To establish the correct values and to confirm the scanner is working, initiate a scan over the 2.2-2.6GHz range. As the 2.4GHz spectrum is very busy with legacy WiFi
and BlueTooth, the probability of seeing signals is high. If in an environment without BlueTooth or WiFi, an alternative is the FM broadcast band (88MHz to 108MHz).
To begin, commence scanning with just the scanner and sigfinder containers:
$ VOL_PREFIX=/tmp FREQ_START=2.2e9 FREQ_END=2.6e9 docker compose -f orchestrator.yml up gamutrf sigfinder
Watch for /tmp/fft.png
to appear, which should contain strong signals similar to this example:
If no or only small peaks appear which are not marked as peaks, increase gain
(e.g., from 40 to 45) until peaks are detected.
If no peaks appear still, check antenna cabling, or choose a different scan range where signals are expected in your environment.
If peaks appear but are consistently not marked, decrease theshold
(e.g. -25 to -35). If too many peaks are detected (noise detected as peaks), raise threshold.
Troubleshooting
Containers won't start using Ettus SDRs
[ERROR] [USB] USB open failed: insufficient permissions
Ettus SDRs download firmware and switch USB identities when first powered up. Restart the affected container to work around this.

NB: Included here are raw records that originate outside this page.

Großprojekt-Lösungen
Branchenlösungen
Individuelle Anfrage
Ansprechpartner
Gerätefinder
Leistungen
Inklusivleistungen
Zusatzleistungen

[ERROR] [UHD] An unexpected exception was caught in a task loop.The task loop will now exit, things may not work.boost: mutex lock failed in pthread_mutex_lock: Invalid argument
UHD driver arguments num_recv_frames
or recv_frame_size
may be too high. The defaults are defined as ETTUS_ARGS in utils.py. Try reducing one or both via --sdrargs
. For example, --sdrargs num_recv_frames=64,recv_frame_size=8200,type=b200
.
Scanner with Ettus SDR shows implausible low power at approx 100MHz intervals
Ettus radios may need extra time to produce good data when being retuned rapidly by the scanner. Try adding --skip-tune-step=1024
to the scanner command line and increase the value until the power dips disappear. This parameter will slow down the scan speed.
"O"s or warnings about overflows in SDR containers
- Ensure your hardware can support the I/Q sample rate you have configured (gamutRF has been tested on Pi4 at 20Msps, which is the default recording rate). Also ensure your recording medium (e.g. flash drive, USB hard disk) is not timing out or blocking.
- If using a Pi4, make sure you are using active cooling and an adequate power supply (no CPU throttling), and you are using a "blue" USB3 port.